The International Monetary Fund’s decision this week to add the yuan to the dollar, euro, yen and pound as a reserve currency was acknowledgment of China’s progress toward superpower status.

At the same time, the designation — effective next September — will impose limits on the Communist Chinese government’s economic and political maneuverability. For the world, the change should be seen as positive, although with costs and benefits.

The IMF is only being realistic in its designation, given China’s status already as an important world trader. By accepting its currency as “freely usable,” the IMF is catching up on an evolving reality.

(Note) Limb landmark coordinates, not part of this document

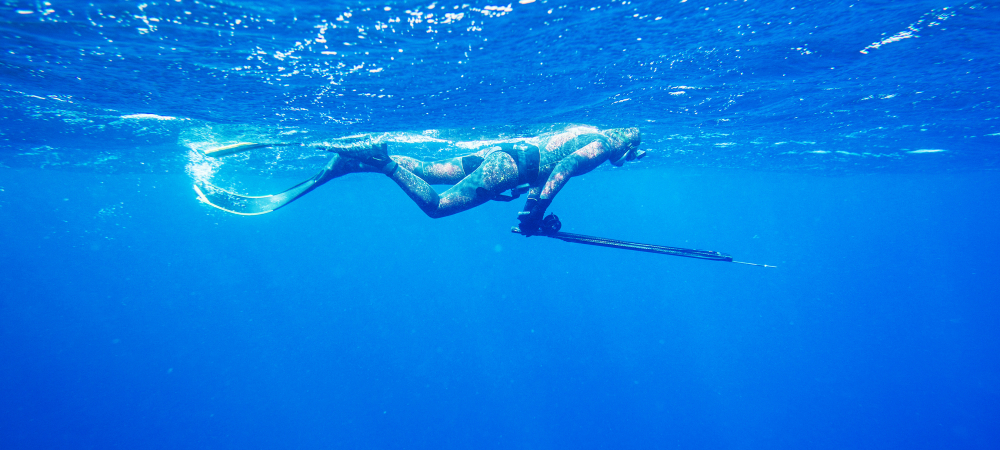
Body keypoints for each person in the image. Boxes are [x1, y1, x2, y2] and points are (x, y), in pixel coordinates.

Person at [195, 126, 644, 234]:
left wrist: (531, 203)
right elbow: (561, 170)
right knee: (436, 206)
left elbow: (553, 158)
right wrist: (534, 213)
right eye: (631, 153)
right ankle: (382, 162)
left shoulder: (591, 130)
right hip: (512, 166)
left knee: (429, 171)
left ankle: (361, 159)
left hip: (503, 157)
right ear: (625, 143)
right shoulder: (605, 144)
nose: (627, 159)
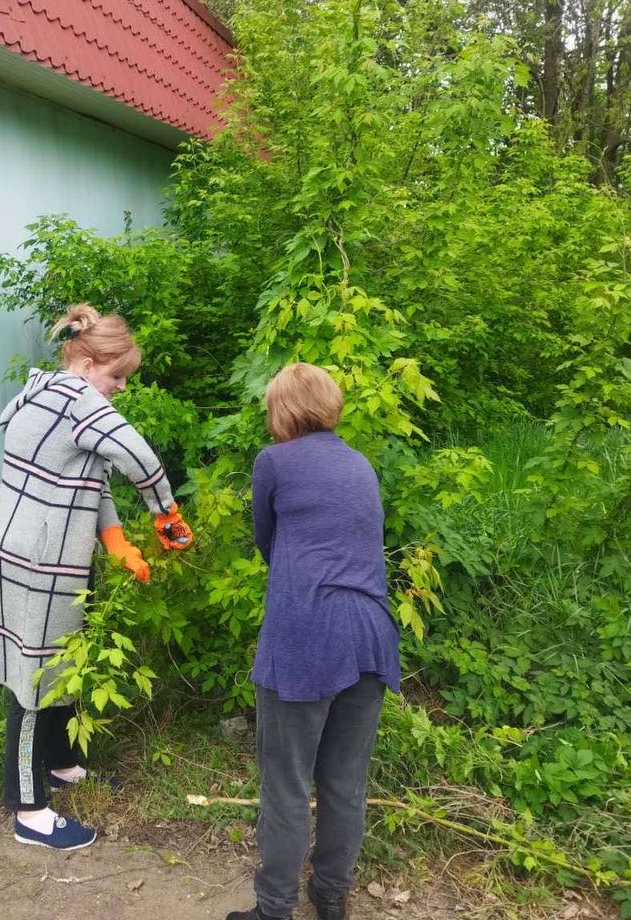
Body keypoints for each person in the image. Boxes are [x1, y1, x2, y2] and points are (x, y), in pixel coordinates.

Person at [0, 304, 193, 851]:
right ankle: (28, 810)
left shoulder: (45, 393)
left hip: (26, 552)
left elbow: (90, 480)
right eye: (117, 377)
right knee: (31, 678)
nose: (119, 389)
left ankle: (62, 764)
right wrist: (166, 513)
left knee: (56, 660)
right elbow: (139, 455)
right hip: (39, 561)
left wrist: (115, 541)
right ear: (88, 363)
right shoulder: (77, 399)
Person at [228, 363, 400, 920]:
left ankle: (274, 909)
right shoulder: (360, 464)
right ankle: (330, 896)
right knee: (345, 783)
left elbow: (267, 542)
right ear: (329, 406)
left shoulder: (273, 461)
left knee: (286, 782)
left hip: (306, 634)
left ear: (281, 410)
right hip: (371, 636)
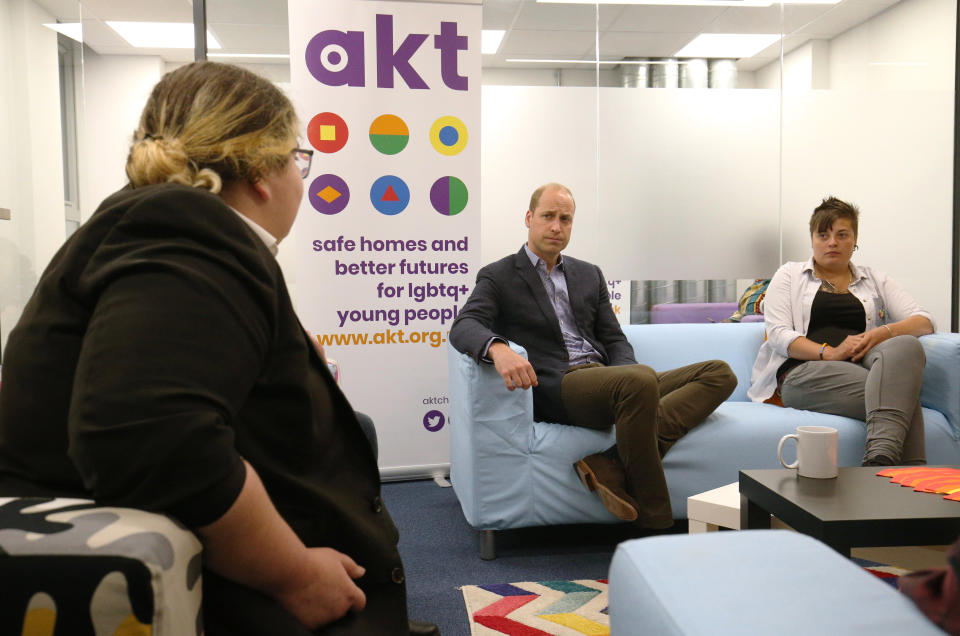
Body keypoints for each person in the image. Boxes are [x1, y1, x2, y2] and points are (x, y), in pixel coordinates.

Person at [0, 62, 438, 636]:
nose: (302, 181)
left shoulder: (148, 224)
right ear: (262, 170)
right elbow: (148, 433)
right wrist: (296, 575)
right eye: (299, 162)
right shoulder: (189, 228)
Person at [449, 182, 736, 529]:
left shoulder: (588, 274)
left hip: (608, 381)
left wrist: (628, 377)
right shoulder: (500, 275)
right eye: (548, 216)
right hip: (561, 386)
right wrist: (498, 348)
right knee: (638, 381)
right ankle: (655, 524)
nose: (557, 227)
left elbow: (614, 338)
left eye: (565, 219)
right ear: (529, 218)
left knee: (719, 374)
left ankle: (609, 463)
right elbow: (464, 325)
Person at [748, 196, 934, 466]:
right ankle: (906, 479)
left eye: (842, 234)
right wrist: (830, 352)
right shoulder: (789, 274)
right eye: (823, 235)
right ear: (812, 240)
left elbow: (924, 320)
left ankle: (879, 462)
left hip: (861, 365)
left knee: (906, 345)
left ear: (854, 240)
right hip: (804, 371)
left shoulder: (875, 278)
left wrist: (883, 333)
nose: (832, 242)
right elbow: (778, 334)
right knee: (901, 397)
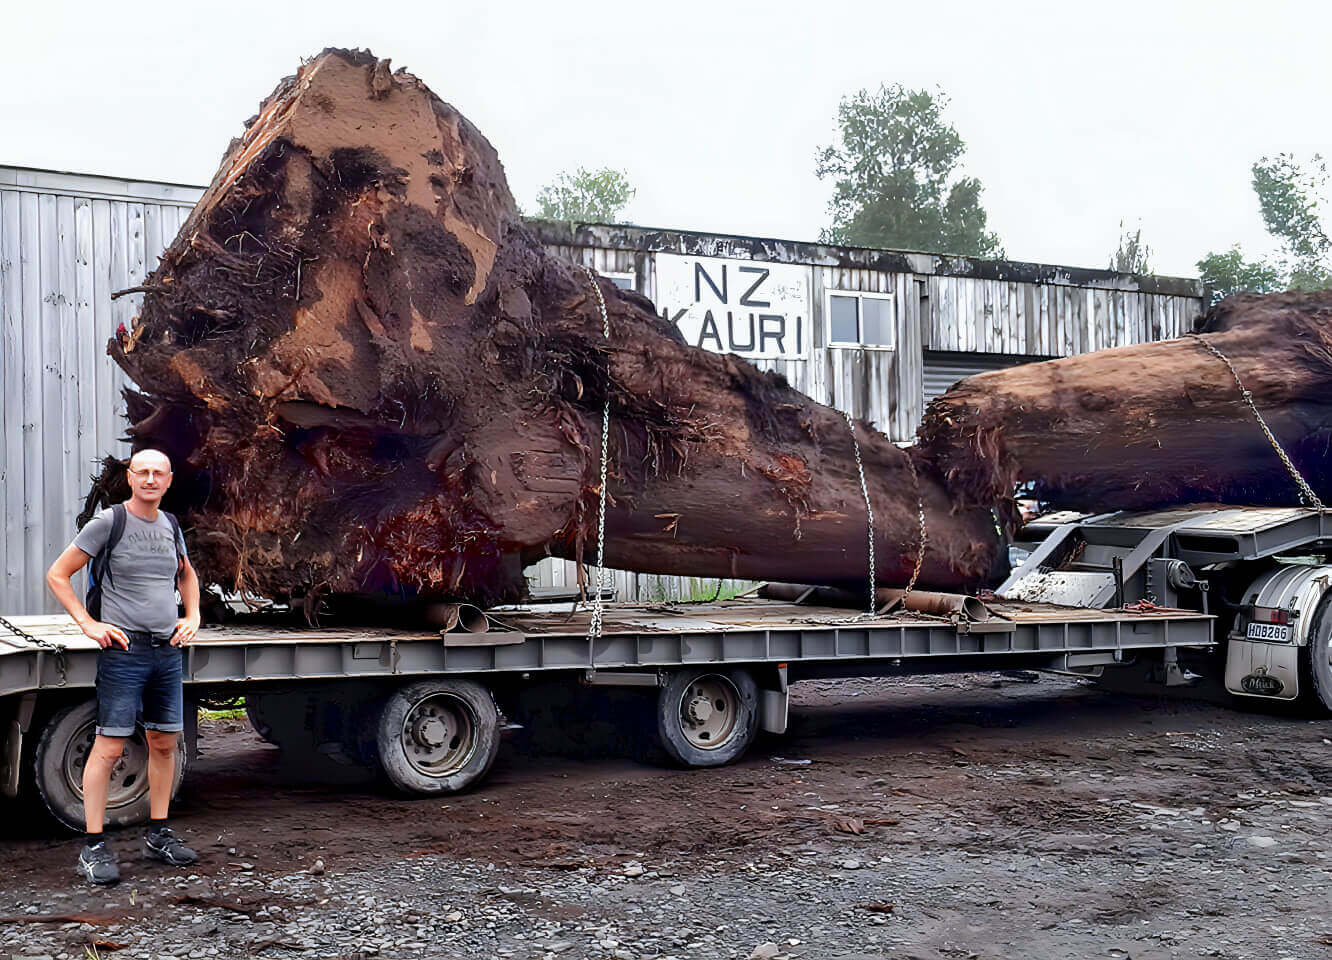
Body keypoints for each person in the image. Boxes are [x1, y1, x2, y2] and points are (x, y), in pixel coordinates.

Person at [46, 449, 202, 885]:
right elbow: (59, 574)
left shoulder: (170, 525)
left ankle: (159, 833)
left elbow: (186, 573)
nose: (150, 479)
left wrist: (192, 616)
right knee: (110, 746)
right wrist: (89, 624)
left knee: (164, 742)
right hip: (125, 651)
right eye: (143, 472)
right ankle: (93, 846)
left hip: (166, 650)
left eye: (158, 473)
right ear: (131, 478)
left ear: (168, 480)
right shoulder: (109, 522)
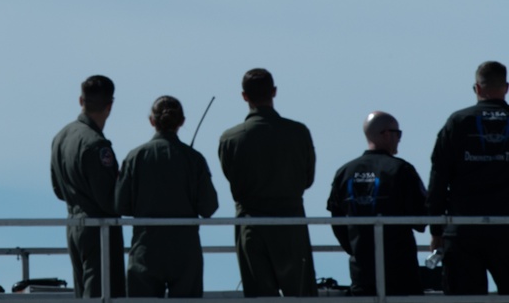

The designation means, for example, that the yuan can be used in the disbursement and repayment of international bailouts, such as the Greek rescue.

Also on the international benefit side, but on the debit side for the Beijing government, China will find it more difficult to fiddle with the yuan’s exchange, an action it has taken sometimes to improve the position of its exports on world markets.

China’s currency will become much more susceptible also to free market developments and trends, which is desirable to the world market but perhaps not so much to Chinese leaders.

In fact, Beijing might have to enact regulatory reforms and legal protections if the yuan is to continue toward full respectability as a world currency. It is one thing for the IMF to say it is so, but something else for the yuan to gain international acceptance.

The yuan’s addition to this elite group of currencies will make it more difficult for the United States to lead efforts to impose economic sanctions on countries it doesn’t like, such as North Korea and Sudan, which then would be able to turn to the yuan for trading if they want.

Although such sanctions were a major factor in producing the Iran nuclear deal, it is arguable whether they work in general.